Forum examines the future of AI, data science

Courtesy Photo / wm.edu

Friday, Nov. 15, McGlothlin-Street Hall at the College of William and Mary was packed as students and faculty members gathered to listen to Jesse Spencer-Smith, chief data scientist at Vanderbilt University’s Data Science Institute. Before this position, Spencer-Smith previously worked as the director of enterprise data science for HCA Healthcare, both roles that he elaborated on during his talk. 

In his discussion, Spencer-Smith reflected on the ability for artificial intelligence to generate reasonable text and explained how artificial intelligence has become a recent and wide-reaching phenomenon. OpenAI, the organization that created this particular type of AI, has not released its entire text-generating algorithm because of the inherent danger it poses in creating spam messages and bots on Twitter. 

“Well, imagine you have something like this now, that can be far more convincing, and can write something that’s far longer, so it’s not just a tweet,” Spencer-Smith said. “It can generate a blog post. It could generate a posting on Facebook, be believable, and take whatever particular viewpoint with whatever information you care to include.”

“Well, imagine you have something like this now, that can be far more convincing, and can write something that’s far longer, so it’s not just a tweet,” Spencer-Smith said. “It can generate a blog post. It could generate a posting on Facebook, be believable, and take whatever particular viewpoint with whatever information you care to include.”  

Spencer-Smith defined deep solutions in the context of GPT-2, the new text-generating software, and discussed how it has far-reaching consequences that cannot be stopped easily. 

“So these are deep solutions, meaning they can do one kind of thing really well, sometimes remarkably well, though what it is not is a general intelligence,” Spencer-Smith said. “So what you will see, if you let this go on long enough, GPT-2 will begin to contradict itself. It will say things that are a little bit nonsensical. It’s getting the concepts right, but it doesn’t have a sense of the full narrative, nor does it know how to end. It never stops.” 

GPT-2 developed its language model on its own after training on 10 million documents gathered from links that came from posts to Reddit with karma three or higher. The network was trained to guess the next word of documents after going through the document. Essentially, the network was trained on what was coming next in a series, and it became capable of examining where it saw words and phrases that were similar to the ones provided. Grammar can be acquired through this learning process, as well as broader concepts through which words are related.  

The algorithm demonstrates how a pretrained network can solve complex problems. In the context of data science, this is a new approach.  

Spencer-Smith then shifted to explaining the history of AI. AI has been around since the 1950s with the creation of the general problem solver. After this initial advancement came the perceptron, an artificial neutral network of a single neutron, and supplementary expert systems.  

“I think the definition of AI is: what is the hardest thing that we’re working on right now that has to do with cognition or cogitation,” Spencer-Smith said.  

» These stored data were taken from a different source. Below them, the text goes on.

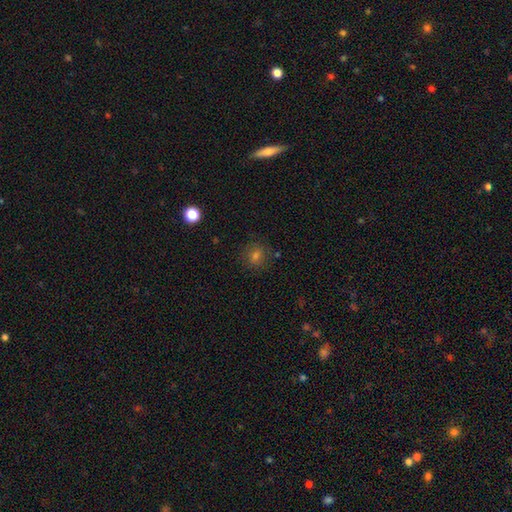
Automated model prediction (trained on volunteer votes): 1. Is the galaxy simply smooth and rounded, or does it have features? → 65% smooth, 25% star or artifact, 10% featured or disk.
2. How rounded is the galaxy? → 80% round, 19% in between, 1% cigar-shaped.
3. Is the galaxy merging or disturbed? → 85% none, 9% minor disturbance, 3% major disturbance, 2% merger.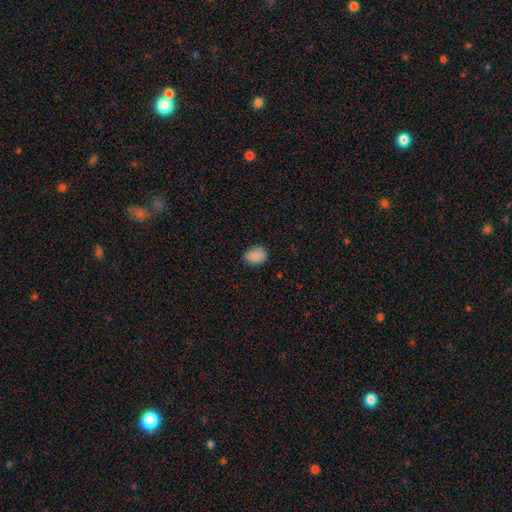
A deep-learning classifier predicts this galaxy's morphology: Q: Smooth or featured?
A: smooth (87%); runner-up: star or artifact (9%)
Q: How rounded?
A: in between (61%); runner-up: round (38%)
Q: Merging?
A: none (79%); runner-up: minor disturbance (17%)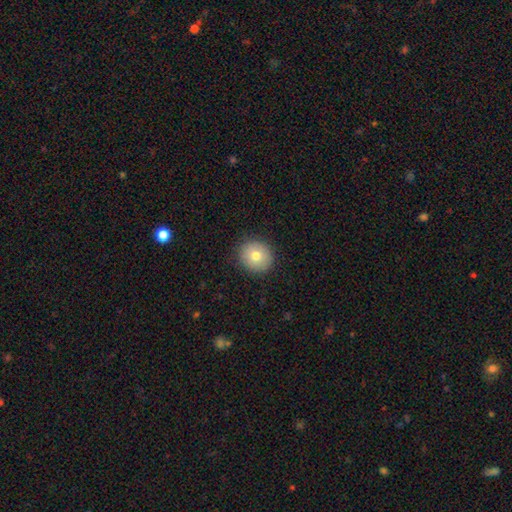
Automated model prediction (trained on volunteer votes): Morphology: type=smooth (76%); roundness=round (89%); merging=none (90%).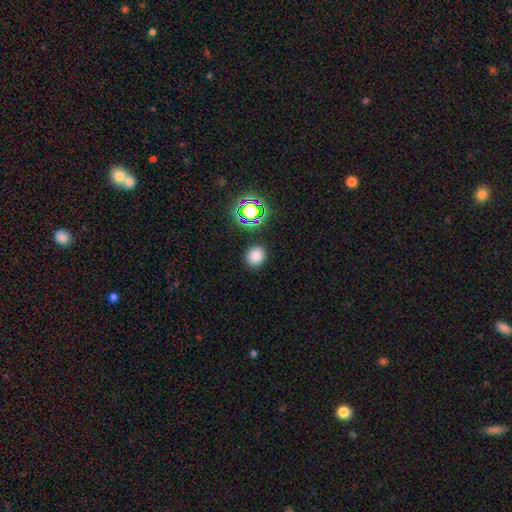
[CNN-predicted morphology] smooth-or-featured: smooth: 78% | star or artifact: 17% | featured or disk: 5%
  how-rounded: round: 77% | in between: 22% | cigar-shaped: 1%
  merging: none: 88% | minor disturbance: 8% | major disturbance: 3% | merger: 2%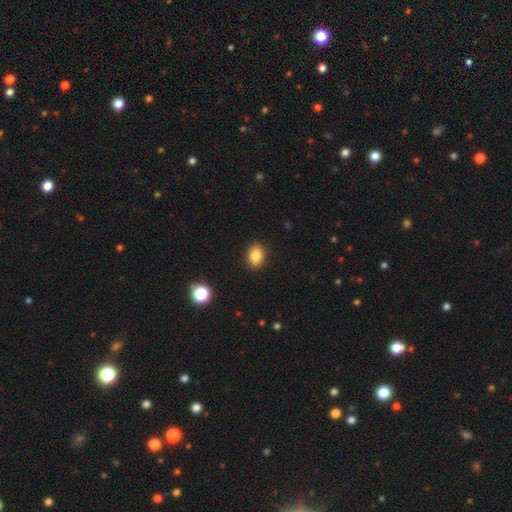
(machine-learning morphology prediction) Smooth or featured? Predicted: smooth (p=0.84). How rounded? Predicted: in between (p=0.62). Merging? Predicted: none (p=0.90).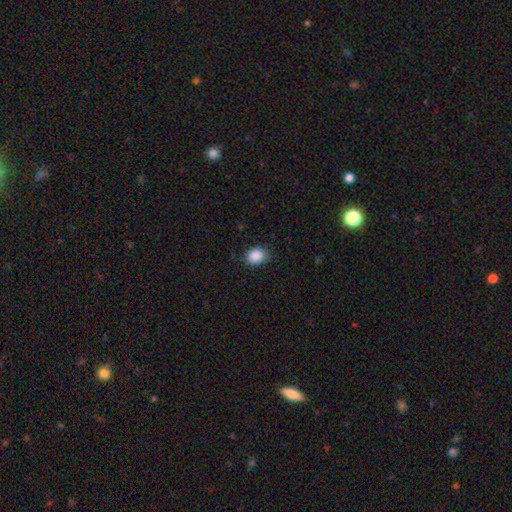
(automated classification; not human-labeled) A smooth galaxy with no disk features (89%) that is in between round and cigar-shaped (52%).

Vote fractions:
- Smooth or featured? smooth: 89% / star or artifact: 8% / featured or disk: 3%
- How rounded? in between: 52% / round: 47% / cigar-shaped: 1%
- Merging? none: 83% / minor disturbance: 14% / major disturbance: 3% / merger: 1%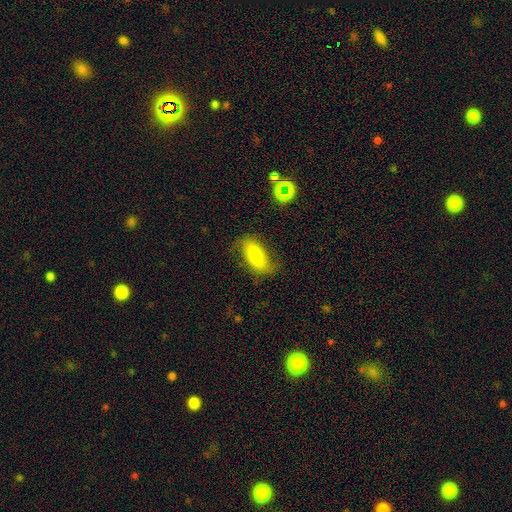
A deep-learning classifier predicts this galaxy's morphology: smooth-or-featured: smooth: 60% | featured or disk: 31% | star or artifact: 9%
  how-rounded: in between: 87% | cigar-shaped: 9% | round: 4%
  merging: none: 68% | minor disturbance: 22% | major disturbance: 9% | merger: 2%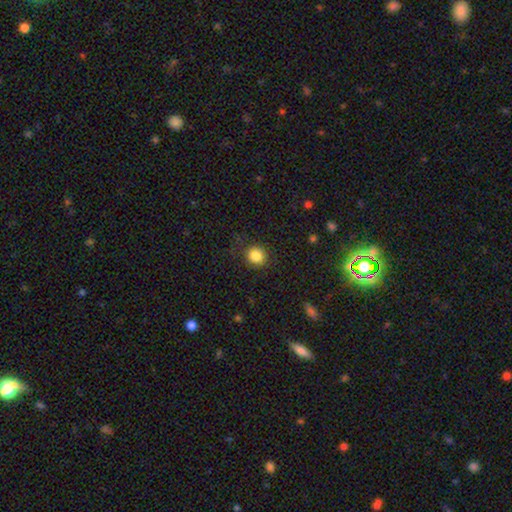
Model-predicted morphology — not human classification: Overall: smooth (85%). How rounded: round (85%). Merging: none (85%).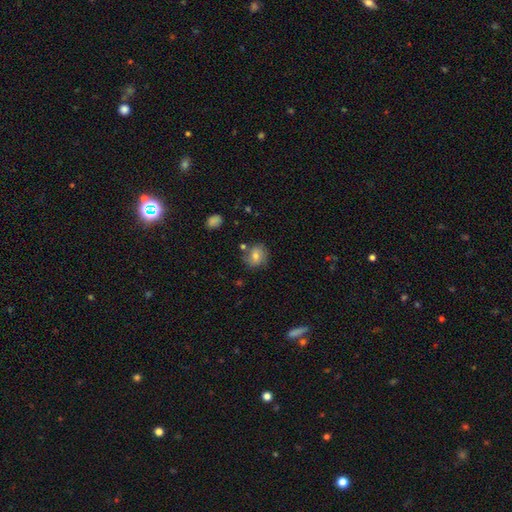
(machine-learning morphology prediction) Q: Smooth or featured?
A: smooth (67%); runner-up: featured or disk (22%)
Q: How rounded?
A: round (76%); runner-up: in between (23%)
Q: Merging?
A: none (71%); runner-up: minor disturbance (18%)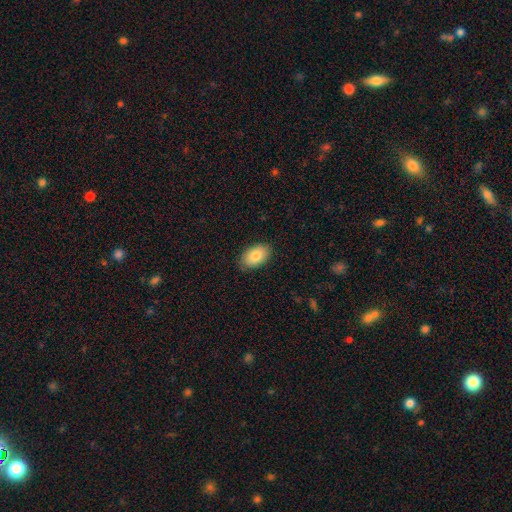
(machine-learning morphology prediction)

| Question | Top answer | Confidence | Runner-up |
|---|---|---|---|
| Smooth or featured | smooth | 84% | featured or disk (10%) |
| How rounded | in between | 93% | round (6%) |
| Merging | none | 87% | minor disturbance (10%) |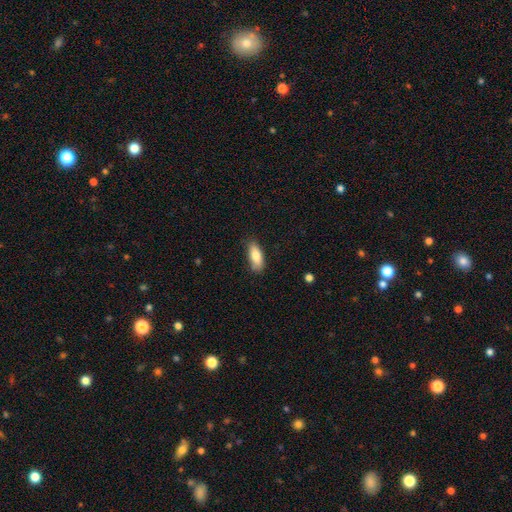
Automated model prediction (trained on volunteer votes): Smooth or featured? smooth (81%)
How rounded? in between (77%)
Merging? none (79%)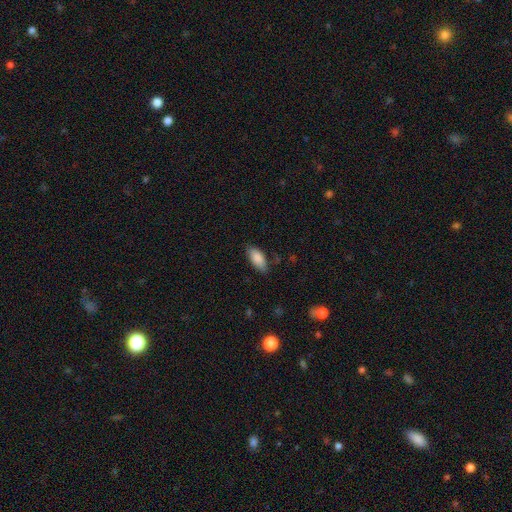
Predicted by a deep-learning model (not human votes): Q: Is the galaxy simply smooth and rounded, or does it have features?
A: smooth — 87%.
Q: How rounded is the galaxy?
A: in between — 89%.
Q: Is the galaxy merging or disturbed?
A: none — 76%.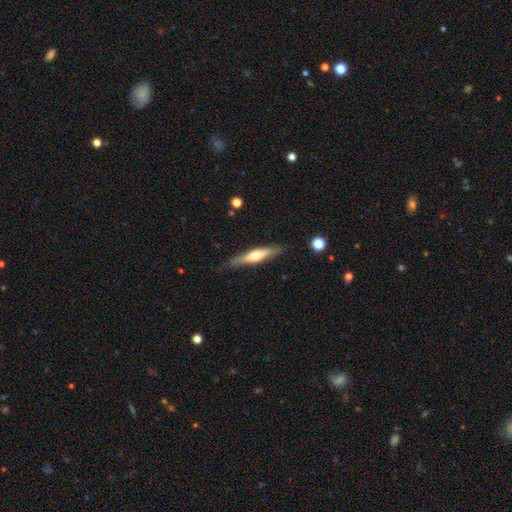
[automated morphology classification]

In the 2000s, machine learning became reality, but data must be prepared in a specific way for the machine to learn. The concept of deep learning gradually became able to answer previously unsolved problems, fixing problems through training rather than programming. Deep learning does not stop learning with large amounts of data, instead, it can learn off unstructured data through learning on its own and can learn instantaneously.  

Spencer-Smith described some of the innovations that led to progress in AI technology. Computing power was enhanced through GPUs, which allowed opportunity for larger artificial neutral networks. Image recognition tasks were improved with convolutional neutral networks, an accomplishment made through copying the human visual cortex.  

The practice of data science has shifted, since deep learning solutions will be increasingly used to solve problems. 

“Because with pretrained networks, you can solve problems with a lot less training data,” Spencer-Smith said.” “And you just saw the example with GPT-2 doing what’s called zero-shot learning, which means you don’t need to give it any training whatsoever.” 

There will be less programming, and it will be more important to choose the right pretrained network. Data science projects will be faster. Spencer-Smith also indicated that there will be a vast effects on the tools data science can create. 

Spencer-Smith also discussed the skills that data scientists need. Deep learning has become important, with machine learning secondary. Experience is needed with deep learning, and Spencer-Smith encouraged the audience to try out pretraining on their own.  

“It used to be that programming was enough, but now you have to be thinking at the higher conceptual level. What kind of problem is this? What kind of analogy can I make?” 

Natalie Larsen ’21 said she enjoyed the talk because it provided an opportunity to learn more about AI.  

 “I’m interested in data science as a career, so it was cool to see where it was headed and learn more about AI,” Larsen said.  

Keely Copperthite ’20 also found the event interesting. 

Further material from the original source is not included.